Higher salt intake may increase risk of CVD among patients with chronic kidney disease

Published: Thursday, May 26, 2016 - 01:23 in Health & Medicine

In a study appearing in the May 24/31 issue of JAMA, Jiang He, M.D., Ph.D., of the Tulane University School of Public Health and Tropical Medicine, New Orleans, and colleagues evaluated more than 3,500 participants with chronic kidney disease (CKD), examining the association between urinary sodium excretion and clinical cardiovascular disease (CVD) events. The study is being released to coincide with its presentation at the 53rd European Renal Association - European Dialysis and Transplant Association (ERA-EDTA) Congress. Chronic kidney disease affects approximately 11 percent of the U.S. population and is associated with increased risk of CVD and all-cause mortality. Greater than 1 in 3 U.S. adults has CVD, and it is the leading cause of death in the United States. A positive association between sodium intake and blood pressure is well established. However, the association between sodium intake and clinical CVD remains less clear, and this relationship has not been investigated in patients with CKD.

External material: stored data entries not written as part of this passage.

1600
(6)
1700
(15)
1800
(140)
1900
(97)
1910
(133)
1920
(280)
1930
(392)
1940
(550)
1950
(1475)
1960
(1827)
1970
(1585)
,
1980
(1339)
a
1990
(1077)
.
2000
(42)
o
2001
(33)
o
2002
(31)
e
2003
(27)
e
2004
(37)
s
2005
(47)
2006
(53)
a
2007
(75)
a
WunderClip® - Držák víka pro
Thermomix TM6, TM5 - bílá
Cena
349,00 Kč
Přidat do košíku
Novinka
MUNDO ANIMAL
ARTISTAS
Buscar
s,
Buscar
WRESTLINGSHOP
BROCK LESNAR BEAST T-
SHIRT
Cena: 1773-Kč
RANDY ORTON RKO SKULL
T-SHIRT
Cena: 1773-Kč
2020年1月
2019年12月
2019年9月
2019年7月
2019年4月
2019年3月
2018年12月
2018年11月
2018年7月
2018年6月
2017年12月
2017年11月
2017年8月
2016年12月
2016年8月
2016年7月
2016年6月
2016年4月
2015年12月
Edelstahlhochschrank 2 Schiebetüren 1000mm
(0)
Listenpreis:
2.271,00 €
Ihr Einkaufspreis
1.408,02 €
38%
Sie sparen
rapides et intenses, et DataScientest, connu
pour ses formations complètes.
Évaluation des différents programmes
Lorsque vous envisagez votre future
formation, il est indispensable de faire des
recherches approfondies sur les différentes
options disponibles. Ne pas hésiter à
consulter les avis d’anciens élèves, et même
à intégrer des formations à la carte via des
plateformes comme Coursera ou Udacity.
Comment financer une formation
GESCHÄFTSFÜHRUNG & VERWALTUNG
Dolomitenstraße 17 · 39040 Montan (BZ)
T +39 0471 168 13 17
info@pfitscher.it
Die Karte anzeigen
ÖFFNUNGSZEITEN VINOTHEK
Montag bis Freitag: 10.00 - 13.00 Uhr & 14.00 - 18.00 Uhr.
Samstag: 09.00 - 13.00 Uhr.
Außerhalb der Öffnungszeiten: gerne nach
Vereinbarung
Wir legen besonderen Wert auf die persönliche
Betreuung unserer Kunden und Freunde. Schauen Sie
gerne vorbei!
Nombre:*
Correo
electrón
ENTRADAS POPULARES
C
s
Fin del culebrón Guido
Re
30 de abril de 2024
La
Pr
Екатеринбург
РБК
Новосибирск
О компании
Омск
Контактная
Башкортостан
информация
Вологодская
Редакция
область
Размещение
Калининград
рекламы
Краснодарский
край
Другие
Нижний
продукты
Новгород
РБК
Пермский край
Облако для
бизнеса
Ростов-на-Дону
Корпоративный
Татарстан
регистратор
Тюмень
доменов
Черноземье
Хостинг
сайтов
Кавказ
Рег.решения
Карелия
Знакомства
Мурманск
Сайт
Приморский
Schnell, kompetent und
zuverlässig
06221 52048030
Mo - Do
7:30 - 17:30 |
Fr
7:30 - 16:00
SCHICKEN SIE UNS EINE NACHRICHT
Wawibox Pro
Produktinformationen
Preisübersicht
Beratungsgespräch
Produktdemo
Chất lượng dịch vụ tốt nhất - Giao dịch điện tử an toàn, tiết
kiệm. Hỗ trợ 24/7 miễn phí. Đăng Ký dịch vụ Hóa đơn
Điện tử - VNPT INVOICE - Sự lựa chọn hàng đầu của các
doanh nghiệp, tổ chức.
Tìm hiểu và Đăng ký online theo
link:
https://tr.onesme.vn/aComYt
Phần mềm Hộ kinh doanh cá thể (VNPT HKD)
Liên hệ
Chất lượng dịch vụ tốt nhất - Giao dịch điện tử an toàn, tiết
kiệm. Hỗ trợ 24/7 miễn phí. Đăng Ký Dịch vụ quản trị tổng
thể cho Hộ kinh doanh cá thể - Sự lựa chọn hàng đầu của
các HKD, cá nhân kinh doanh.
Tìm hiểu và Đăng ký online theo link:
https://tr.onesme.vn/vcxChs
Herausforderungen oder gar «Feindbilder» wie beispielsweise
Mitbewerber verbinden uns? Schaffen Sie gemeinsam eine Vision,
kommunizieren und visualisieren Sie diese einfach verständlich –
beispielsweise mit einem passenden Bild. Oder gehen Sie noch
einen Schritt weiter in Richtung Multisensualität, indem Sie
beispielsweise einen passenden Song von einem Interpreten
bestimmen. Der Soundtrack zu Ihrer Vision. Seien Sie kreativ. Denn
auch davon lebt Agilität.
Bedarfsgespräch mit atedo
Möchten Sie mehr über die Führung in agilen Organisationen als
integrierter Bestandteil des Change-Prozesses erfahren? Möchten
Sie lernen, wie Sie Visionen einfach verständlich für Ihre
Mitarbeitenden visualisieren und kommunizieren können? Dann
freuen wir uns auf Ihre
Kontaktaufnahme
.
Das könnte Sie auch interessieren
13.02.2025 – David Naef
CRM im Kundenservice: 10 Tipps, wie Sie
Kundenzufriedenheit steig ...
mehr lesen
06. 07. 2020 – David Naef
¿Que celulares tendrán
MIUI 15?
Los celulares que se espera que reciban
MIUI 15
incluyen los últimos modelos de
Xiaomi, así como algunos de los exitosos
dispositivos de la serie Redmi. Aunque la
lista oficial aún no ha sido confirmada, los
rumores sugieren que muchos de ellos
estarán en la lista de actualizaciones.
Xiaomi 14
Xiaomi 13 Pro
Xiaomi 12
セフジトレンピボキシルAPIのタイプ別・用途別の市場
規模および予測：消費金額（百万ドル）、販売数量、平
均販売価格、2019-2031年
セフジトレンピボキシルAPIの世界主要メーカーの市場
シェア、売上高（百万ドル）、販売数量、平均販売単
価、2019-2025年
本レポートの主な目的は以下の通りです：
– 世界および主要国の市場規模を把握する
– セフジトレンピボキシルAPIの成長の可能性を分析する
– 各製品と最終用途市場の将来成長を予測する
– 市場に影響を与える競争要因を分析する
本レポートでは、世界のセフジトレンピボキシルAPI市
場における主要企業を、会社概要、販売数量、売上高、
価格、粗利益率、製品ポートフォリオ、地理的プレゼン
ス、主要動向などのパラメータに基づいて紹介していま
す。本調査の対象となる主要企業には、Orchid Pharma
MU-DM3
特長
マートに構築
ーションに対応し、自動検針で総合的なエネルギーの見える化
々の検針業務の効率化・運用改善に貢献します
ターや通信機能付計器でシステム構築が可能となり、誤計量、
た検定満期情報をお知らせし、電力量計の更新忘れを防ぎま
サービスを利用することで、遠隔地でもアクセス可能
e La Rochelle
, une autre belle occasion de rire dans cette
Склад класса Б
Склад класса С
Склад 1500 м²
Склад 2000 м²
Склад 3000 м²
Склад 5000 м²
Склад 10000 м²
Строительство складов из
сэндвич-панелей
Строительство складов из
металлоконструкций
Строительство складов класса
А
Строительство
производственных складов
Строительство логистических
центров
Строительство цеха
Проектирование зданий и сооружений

This study included 3,757 patients with CKD from 7 locations in the U.S. enrolled in the Chronic Renal Insufficiency Cohort (CRIC) Study and were followed up from May 2003 to March 2013. Participants were requested to provide urine specimens at study entry and the first 2 annual follow-up visits. Among the participants (average age, 58 years; 45 percent women), 804 composite CVD events (congestive heart failure, stroke, or heart attack) occurred during a median 6.8 years of follow-up. The researchers found a significantly increased risk of CVD in individuals with the highest urinary sodium excretion independent of several important CVD risk factors, including use of antihypertensive medications and history of CVD. The cumulative incidence of CVD events in the highest quartile of calibrated sodium excretion compared with the lowest was 23.2 percent vs 13.3 percent for heart failure, 10.9 percent vs 7.8 percent for heart attack, and 6.4 percent vs 2.7 percent for stroke at median follow-up.

Findings were consistent across subgroups and independent of further adjustment for total caloric intake and systolic blood pressure.

"These findings, if confirmed by clinical trials, suggest that moderate sodium reduction among patients with CKD and high sodium intake may lower CVD risk," the authors write.